(June 29, 2018 at 12:47 pm)Jörmungandr Wrote:(June 29, 2018 at 11:25 am)emjay Wrote: Well it certainly is curious... but it would be much more curious to me if the idea that came to you was outside your realm of expertise (eg as some sort of electrical engineer)... like if I... as someone who has very little understanding of electronics... if I started drawing complex circuit diagrams off the top of my head then I'd be like 'WTF is going on here?'. Or if started writing/speaking in a foreign language that I'd had no exposure to... (and tongues doesn't count ; it would have to be a language that could be verified by others as a language, word for word)... then again, I'd be like 'WTF is going on here?'.
Not saying this is evidence for god, but supposedly we have examples of people, say, who never could play the piano, getting hit on the head, and then suddenly having great skill at the piano. What's up with that?
Man Becomes Piano Prodigy Overnight After Suffering Brain Injury
Quote:A Denver, Colorado man became a piano genius overnight after hitting his head on the bottom of a pool.

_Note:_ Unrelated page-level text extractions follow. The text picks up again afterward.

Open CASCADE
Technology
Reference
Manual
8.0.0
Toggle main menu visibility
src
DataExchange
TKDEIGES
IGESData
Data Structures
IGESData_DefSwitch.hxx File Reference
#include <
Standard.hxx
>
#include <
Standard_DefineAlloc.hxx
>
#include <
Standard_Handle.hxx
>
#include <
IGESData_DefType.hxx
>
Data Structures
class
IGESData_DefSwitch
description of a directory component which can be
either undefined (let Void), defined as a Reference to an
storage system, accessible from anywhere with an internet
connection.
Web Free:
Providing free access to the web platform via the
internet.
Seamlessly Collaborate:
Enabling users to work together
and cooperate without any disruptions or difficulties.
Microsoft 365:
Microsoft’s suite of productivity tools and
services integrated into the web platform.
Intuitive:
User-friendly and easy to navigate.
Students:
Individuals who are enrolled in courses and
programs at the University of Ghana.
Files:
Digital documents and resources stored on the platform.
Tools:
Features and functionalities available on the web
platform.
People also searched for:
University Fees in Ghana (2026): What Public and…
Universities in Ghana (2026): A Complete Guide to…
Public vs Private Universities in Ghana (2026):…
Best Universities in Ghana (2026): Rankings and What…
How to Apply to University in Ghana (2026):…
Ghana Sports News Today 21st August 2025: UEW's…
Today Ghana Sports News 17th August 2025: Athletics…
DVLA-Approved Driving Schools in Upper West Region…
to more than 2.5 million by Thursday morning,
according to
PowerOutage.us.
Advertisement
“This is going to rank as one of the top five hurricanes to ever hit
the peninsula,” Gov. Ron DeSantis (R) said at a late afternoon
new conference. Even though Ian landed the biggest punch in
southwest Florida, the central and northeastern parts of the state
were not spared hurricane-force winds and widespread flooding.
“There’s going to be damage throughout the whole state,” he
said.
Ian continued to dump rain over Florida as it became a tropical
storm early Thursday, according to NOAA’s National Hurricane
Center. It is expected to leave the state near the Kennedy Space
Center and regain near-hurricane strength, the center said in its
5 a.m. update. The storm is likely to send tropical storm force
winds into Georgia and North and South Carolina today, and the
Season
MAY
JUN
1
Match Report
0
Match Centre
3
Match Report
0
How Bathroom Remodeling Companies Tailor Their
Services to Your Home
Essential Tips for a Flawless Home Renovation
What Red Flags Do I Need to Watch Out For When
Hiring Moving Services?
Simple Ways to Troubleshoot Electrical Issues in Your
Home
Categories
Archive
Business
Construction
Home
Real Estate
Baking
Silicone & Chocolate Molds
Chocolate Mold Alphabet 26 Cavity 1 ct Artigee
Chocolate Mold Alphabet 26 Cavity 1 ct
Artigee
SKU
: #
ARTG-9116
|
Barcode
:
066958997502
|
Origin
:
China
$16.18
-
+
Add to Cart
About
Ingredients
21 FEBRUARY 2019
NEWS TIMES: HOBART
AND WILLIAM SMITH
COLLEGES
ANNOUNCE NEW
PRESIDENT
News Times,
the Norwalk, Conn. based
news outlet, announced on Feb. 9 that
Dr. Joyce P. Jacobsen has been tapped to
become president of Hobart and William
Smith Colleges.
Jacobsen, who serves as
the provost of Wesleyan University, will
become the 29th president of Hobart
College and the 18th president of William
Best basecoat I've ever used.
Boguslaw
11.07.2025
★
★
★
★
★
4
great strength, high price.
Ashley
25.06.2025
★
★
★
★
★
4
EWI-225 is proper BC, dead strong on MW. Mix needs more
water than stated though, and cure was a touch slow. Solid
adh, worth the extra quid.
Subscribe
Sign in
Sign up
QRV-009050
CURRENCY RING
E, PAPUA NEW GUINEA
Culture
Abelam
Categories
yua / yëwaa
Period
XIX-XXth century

Six years ago, then 40-year-old Derek Amato dove into the shallow end of a pool and hit his head, according to a report on the Today Show. He suffered a severe concussion, hearing and memory loss.
But a few days later he sat down at a piano for the first time and played an original composition until 2 a.m.
Yeah, as I said, that would be more curious to me... but in my mind it would still depend on the level of exposure to whatever it was prior to the intuition. So in this case had the guy ever heard a piano or played a piano... even badly... in his life before? If he had any exposure prior then since the brain is basically a sponge... constantly sampling and modelling the world... such that with the right triggers you can trigger the most distant and obscure memories... then maybe certain types of brain injury... or autism... in the case of autistic savants etc... results in different ways of tapping into this subconscious store of information? Then you're into the questions of what makes a genius? Like Mozart for instance, who could apparently play an entire opera on one hearing only, or compose one entirely in his head, hearing it in his head and with no mistakes... which sounds similar to the example you gave. Or savants seeing numbers as colours etc and being able to calculate massive sums in their head instantly etc. It sounds like it could be related to what I've been referring to as intuition... because what's the difference between normal, conscious reasoning and intuition? Conscious reasoning allows you to deliberately focus on and bring together disparate inputs, and making use of short term memory to hold contextually unrelated things to that end, which then, together, trigger new ideas/memories related to those inputs, but if that ability is impaired or you rely more on intuition, such as those annoying (read as enviable ) walking encyclopaedia types... people who instantly remember facts and figures, and trust that information even if it's just a fleeting impression... maybe there's a connection there. Conscious reasoning in that sense is kind of slower, but more trusted, whereas intuition is fast but less trusted. But perhaps in the case of brain injury etc or geniuses, there comes about a different configuration; fast and trusted intuition. Just a thought, but yeah, this is interesting.